For years, Palmer, also a lawyer, has been a constant presence at her husband’s side, whether at Bach Parley concerts in a downtown church or working the halls of the Capitol.

Palmer recalled that she and her husband met just a few days before her 39th birthday, and he was nearly 56 when they tied the knot.

“We had communities and friendships and values in common, and on top of that we were very much in love. He opened so many worlds for me,” she said.

“Sandy” was “a leap and the net will appear kind of guy,” a contrast to her more cautious approach to life, Palmer said.

“I was really the partner who said I’m not sure there was a net,” she added.

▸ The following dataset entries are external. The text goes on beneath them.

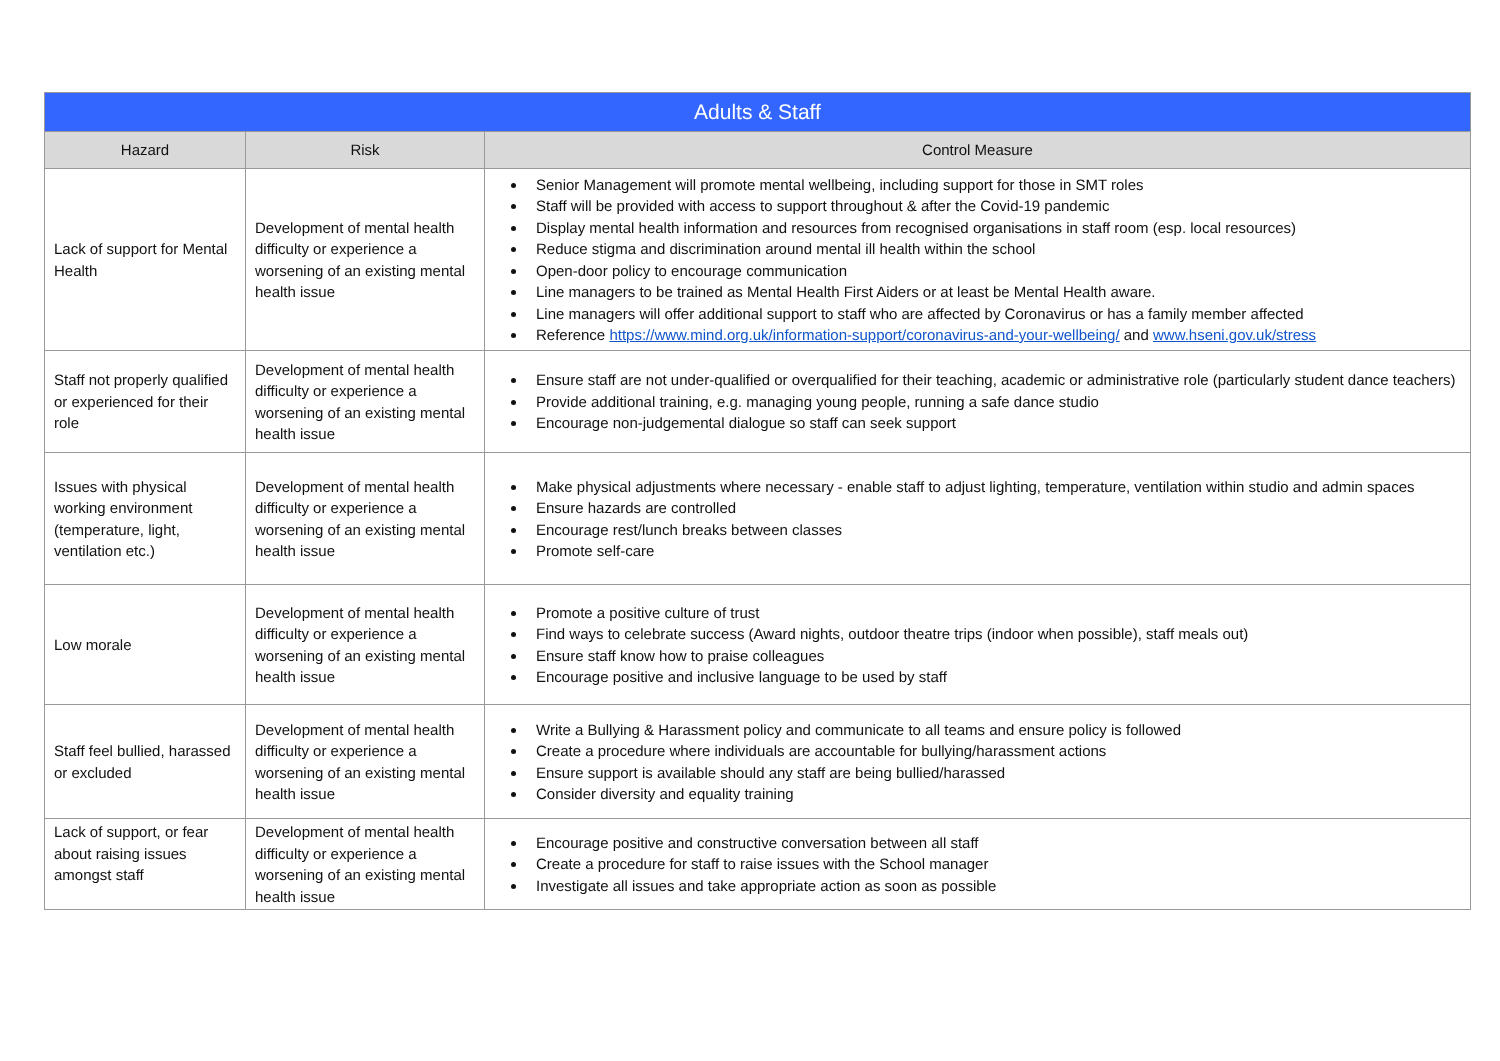| Adults & Staff | | |
| --- | --- | --- |
| Hazard | Risk | Control Measure |
| Lack of support for Mental Health | Development of mental health difficulty or experience a worsening of an existing mental health issue | Senior Management will promote mental wellbeing, including support for those in SMT roles Staff will be provided with access to support throughout & after the Covid-19 pandemic Display mental health information and resources from recognised organisations in staff room (esp. local resources) Reduce stigma and discrimination around mental ill health within the school Open-door policy to encourage communication Line managers to be trained as Mental Health First Aiders or at least be Mental Health aware. Line managers will offer additional support to staff who are affected by Coronavirus or has a family member affected Reference https://www.mind.org.uk/information-support/coronavirus-and-your-wellbeing/ and www.hseni.gov.uk/stress |
| Staff not properly qualified or experienced for their role | Development of mental health difficulty or experience a worsening of an existing mental health issue | Ensure staff are not under-qualified or overqualified for their teaching, academic or administrative role (particularly student dance teachers) Provide additional training, e.g. managing young people, running a safe dance studio Encourage non-judgemental dialogue so staff can seek support |
| Issues with physical working environment (temperature, light, ventilation etc.) | Development of mental health difficulty or experience a worsening of an existing mental health issue | Make physical adjustments where necessary - enable staff to adjust lighting, temperature, ventilation within studio and admin spaces Ensure hazards are controlled Encourage rest/lunch breaks between classes Promote self-care |
| Low morale | Development of mental health difficulty or experience a worsening of an existing mental health issue | Promote a positive culture of trust Find ways to celebrate success (Award nights, outdoor theatre trips (indoor when possible), staff meals out) Ensure staff know how to praise colleagues Encourage positive and inclusive language to be used by staff |
| Staff feel bullied, harassed or excluded | Development of mental health difficulty or experience a worsening of an existing mental health issue | Write a Bullying & Harassment policy and communicate to all teams and ensure policy is followed Create a procedure where individuals are accountable for bullying/harassment actions Ensure support is available should any staff are being bullied/harassed Consider diversity and equality training |
| Lack of support, or fear about raising issues amongst staff | Development of mental health difficulty or experience a worsening of an existing mental health issue | Encourage positive and constructive conversation between all staff Create a procedure for staff to raise issues with the School manager Investigate all issues and take appropriate action as soon as possible |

“We shared so much, in terms of what we cared about and what we believed in. He opened many worlds to me, and I just feel that if it was a partnership I was a particularly lucky part of that partnership,” Palmer said.

Palmer didn’t hesitate when asked what could be done to honor the Florida icon and show their support for his widow.

She wants stories.

“What I really hope, as people remember him over time — and that includes reporters — if people have stories about him, that they could memorialize those somehow,” Palmer said.

Folks with anecdotes can write them on index cards, type them up or make voice recordings, Palmer suggested.

“I want him to continue, vivid. I want to keep knowing more about him. I would love it if people just got stuff to me, and I will hold onto it and treasure it,” she said.